**Problème à résoudre:** Indiquez par oui ou par non si chacun des énoncés ci-dessous concorde avec l'extrait sur la navigation dans les programmes informatiques, en citant à l'identique les mots de l'extrait qui tranchent la question. 1. La redondance du son sur l'image entraîne nécessairement de la lourdeur. 2. Par sa taille et son aspect, un élément de navigation doit indiquer l'ampleur de ce à quoi il conduit. 3. La première règle serait de représenter les objets d'une manière seulement esthétique.

**Extrait:**
Combien de programmes informatiques contiennent des trésors insoupçonnés cachés dans des trous de souris, aux deux sens du terme! S’il fallait énoncer une première règle, ce serait simplement celle de veiller à représenter les objets d’une manière non seulement esthétique, mais avec un souci sémantique. Dans ce sens, on peut citer quelques principes que seule une analyse critique de cas concrets pourrait expliciter. Un élément de navigation doit indiquer la quantité, le poids, l’intérêt, l’ampleur de ce à quoi il conduit, par sa taille, son aspect. La cohérence (et la sobriété) dans l’usage des pictogrammes (icônes) est indispensable. Une collection d’objets doit toujours être quantifiée, paginée de manière aussi analogique, intuitive que possible. La redondance des différents accès, mais aussi celle du son sur l’image, sont des facteurs qui n’impliquent pas forcément lourdeur ou contradiction. Utilisés à bon escient, ils permettent de maîtriser l’emphase ou tout simplement d’aider une familiarisation avec les fonctions essentielles de la navigation.

**Données enregistrées:**
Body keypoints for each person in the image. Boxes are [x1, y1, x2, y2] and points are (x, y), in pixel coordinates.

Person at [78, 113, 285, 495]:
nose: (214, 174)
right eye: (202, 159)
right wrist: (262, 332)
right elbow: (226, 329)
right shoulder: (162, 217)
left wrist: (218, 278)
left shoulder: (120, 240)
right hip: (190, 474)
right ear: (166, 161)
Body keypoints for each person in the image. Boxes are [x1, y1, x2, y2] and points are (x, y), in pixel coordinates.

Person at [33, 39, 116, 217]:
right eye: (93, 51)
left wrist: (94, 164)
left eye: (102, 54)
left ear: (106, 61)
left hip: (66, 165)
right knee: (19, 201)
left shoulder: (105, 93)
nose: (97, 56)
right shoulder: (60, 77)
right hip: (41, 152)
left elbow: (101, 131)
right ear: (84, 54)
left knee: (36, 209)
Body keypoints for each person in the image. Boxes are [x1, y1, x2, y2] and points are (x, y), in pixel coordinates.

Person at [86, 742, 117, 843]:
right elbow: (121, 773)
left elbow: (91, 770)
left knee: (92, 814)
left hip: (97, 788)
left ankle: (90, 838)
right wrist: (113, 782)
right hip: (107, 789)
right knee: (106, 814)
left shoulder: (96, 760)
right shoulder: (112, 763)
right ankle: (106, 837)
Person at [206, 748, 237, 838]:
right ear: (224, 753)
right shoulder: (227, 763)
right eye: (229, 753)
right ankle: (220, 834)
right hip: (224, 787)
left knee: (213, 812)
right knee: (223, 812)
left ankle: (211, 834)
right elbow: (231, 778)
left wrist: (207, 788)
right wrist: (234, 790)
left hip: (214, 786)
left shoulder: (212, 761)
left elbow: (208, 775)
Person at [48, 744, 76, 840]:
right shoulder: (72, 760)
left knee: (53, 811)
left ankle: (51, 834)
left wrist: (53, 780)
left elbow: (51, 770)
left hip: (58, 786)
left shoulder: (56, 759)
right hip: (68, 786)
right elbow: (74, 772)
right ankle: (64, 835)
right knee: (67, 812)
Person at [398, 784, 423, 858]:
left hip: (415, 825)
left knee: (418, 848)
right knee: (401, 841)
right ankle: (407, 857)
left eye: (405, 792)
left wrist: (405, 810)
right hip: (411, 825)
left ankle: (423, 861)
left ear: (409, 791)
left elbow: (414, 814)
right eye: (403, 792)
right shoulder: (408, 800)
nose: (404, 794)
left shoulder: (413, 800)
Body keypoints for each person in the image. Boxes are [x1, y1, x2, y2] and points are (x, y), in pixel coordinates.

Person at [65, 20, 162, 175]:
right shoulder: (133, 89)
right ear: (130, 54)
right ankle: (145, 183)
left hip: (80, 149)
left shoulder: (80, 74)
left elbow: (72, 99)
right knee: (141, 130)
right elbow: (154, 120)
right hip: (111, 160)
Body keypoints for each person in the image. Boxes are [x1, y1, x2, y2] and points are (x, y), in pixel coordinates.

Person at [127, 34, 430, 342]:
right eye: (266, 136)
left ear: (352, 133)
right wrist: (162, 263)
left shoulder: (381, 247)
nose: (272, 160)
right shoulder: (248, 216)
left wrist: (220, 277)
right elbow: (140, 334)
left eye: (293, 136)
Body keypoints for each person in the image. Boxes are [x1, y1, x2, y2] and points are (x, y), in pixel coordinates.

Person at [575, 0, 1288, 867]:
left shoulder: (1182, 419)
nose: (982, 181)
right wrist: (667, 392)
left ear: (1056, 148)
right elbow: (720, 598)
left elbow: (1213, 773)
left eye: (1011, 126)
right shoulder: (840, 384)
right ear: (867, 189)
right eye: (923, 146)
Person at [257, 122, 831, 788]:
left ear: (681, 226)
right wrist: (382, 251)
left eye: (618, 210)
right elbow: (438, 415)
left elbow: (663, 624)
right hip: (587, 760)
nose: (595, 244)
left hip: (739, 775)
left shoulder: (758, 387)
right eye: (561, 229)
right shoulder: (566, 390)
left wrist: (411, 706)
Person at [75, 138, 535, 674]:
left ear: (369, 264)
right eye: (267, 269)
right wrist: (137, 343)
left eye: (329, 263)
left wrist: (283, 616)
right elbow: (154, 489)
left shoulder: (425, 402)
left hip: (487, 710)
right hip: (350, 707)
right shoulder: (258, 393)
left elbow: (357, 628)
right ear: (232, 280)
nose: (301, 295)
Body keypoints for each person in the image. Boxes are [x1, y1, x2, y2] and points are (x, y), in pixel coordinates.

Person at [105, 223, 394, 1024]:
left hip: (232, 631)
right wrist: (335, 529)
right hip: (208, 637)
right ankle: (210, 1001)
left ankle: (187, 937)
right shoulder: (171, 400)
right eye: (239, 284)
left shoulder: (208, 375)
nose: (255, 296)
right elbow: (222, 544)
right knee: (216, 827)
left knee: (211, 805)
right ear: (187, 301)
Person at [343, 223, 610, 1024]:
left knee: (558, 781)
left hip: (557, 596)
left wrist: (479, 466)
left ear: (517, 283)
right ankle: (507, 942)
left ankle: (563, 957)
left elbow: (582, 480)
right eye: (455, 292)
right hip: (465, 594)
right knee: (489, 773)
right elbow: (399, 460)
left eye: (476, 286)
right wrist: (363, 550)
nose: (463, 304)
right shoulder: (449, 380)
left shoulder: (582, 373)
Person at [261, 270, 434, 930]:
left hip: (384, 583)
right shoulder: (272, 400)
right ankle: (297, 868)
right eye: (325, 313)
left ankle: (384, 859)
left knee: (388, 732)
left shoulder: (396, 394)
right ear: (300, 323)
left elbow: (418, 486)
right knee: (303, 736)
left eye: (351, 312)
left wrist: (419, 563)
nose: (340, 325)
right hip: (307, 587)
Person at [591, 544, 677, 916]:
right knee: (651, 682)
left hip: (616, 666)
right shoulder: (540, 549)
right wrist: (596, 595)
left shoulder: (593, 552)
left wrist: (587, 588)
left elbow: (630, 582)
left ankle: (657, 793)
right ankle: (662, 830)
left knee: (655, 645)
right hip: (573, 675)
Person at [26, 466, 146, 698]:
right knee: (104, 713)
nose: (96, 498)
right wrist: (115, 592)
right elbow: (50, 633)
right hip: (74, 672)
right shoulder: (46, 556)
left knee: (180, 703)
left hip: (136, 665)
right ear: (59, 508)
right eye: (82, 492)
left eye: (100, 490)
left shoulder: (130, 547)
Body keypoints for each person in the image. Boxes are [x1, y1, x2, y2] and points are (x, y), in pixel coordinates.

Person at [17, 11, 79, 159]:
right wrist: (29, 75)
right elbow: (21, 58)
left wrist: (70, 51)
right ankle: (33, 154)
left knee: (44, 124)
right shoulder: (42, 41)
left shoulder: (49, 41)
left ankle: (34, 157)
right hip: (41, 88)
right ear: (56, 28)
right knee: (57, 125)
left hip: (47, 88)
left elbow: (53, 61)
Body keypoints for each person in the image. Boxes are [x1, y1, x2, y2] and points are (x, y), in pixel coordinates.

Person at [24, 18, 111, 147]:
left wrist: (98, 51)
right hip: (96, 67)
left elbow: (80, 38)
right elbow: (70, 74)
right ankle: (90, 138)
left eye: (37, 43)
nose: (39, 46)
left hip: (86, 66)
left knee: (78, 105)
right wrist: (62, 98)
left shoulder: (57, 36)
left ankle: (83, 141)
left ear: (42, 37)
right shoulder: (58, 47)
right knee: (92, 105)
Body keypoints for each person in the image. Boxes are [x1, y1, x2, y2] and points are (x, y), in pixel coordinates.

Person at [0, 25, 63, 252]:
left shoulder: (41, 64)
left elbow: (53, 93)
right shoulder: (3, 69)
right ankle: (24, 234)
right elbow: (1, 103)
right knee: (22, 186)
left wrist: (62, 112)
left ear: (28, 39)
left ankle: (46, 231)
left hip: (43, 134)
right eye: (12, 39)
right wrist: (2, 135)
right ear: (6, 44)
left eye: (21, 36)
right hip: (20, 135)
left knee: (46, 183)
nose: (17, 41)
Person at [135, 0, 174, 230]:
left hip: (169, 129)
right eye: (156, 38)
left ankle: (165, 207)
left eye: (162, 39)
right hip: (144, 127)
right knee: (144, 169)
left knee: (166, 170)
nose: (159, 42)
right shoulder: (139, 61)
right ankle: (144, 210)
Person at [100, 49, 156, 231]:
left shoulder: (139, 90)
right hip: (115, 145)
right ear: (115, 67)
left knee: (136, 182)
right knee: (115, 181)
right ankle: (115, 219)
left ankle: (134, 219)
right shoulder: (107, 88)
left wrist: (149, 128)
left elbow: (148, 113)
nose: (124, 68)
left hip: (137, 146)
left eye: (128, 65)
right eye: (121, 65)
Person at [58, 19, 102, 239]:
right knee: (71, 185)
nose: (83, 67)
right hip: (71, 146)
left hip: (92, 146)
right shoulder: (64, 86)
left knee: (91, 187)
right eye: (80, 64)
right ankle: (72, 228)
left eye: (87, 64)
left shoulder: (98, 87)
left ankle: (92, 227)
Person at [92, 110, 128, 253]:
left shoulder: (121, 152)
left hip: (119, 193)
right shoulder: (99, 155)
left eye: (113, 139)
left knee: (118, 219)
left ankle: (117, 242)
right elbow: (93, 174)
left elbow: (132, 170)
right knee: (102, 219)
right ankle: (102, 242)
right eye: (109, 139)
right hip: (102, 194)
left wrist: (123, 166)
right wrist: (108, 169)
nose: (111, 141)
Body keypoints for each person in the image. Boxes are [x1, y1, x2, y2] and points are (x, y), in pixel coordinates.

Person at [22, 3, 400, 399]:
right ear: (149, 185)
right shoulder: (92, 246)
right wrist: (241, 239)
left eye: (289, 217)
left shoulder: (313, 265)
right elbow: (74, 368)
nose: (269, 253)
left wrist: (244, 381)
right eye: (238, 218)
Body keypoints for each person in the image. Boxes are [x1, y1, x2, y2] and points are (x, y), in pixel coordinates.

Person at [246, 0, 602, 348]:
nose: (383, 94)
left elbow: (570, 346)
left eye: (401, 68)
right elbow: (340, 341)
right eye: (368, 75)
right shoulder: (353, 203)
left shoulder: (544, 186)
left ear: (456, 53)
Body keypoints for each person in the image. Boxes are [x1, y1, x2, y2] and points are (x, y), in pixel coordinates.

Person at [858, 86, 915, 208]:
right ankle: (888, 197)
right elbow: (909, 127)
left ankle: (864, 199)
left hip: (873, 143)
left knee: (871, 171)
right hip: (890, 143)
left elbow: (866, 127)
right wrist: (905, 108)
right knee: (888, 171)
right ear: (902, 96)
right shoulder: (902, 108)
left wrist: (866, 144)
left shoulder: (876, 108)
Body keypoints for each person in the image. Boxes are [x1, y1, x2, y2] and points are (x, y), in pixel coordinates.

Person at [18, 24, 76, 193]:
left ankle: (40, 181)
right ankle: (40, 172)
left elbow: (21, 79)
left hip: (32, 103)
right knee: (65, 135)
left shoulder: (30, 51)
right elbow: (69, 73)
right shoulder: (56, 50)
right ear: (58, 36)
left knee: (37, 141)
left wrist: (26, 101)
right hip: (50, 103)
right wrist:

**Réponse rédigée:**
1. Non : « des facteurs qui n’impliquent pas forcément lourdeur ou contradiction ».
2. Oui : « Un élément de navigation doit indiquer la quantité, le poids, l’intérêt, l’ampleur de ce à quoi il conduit, par sa taille, son aspect. »
3. Non : « non seulement esthétique, mais avec un souci sémantique ».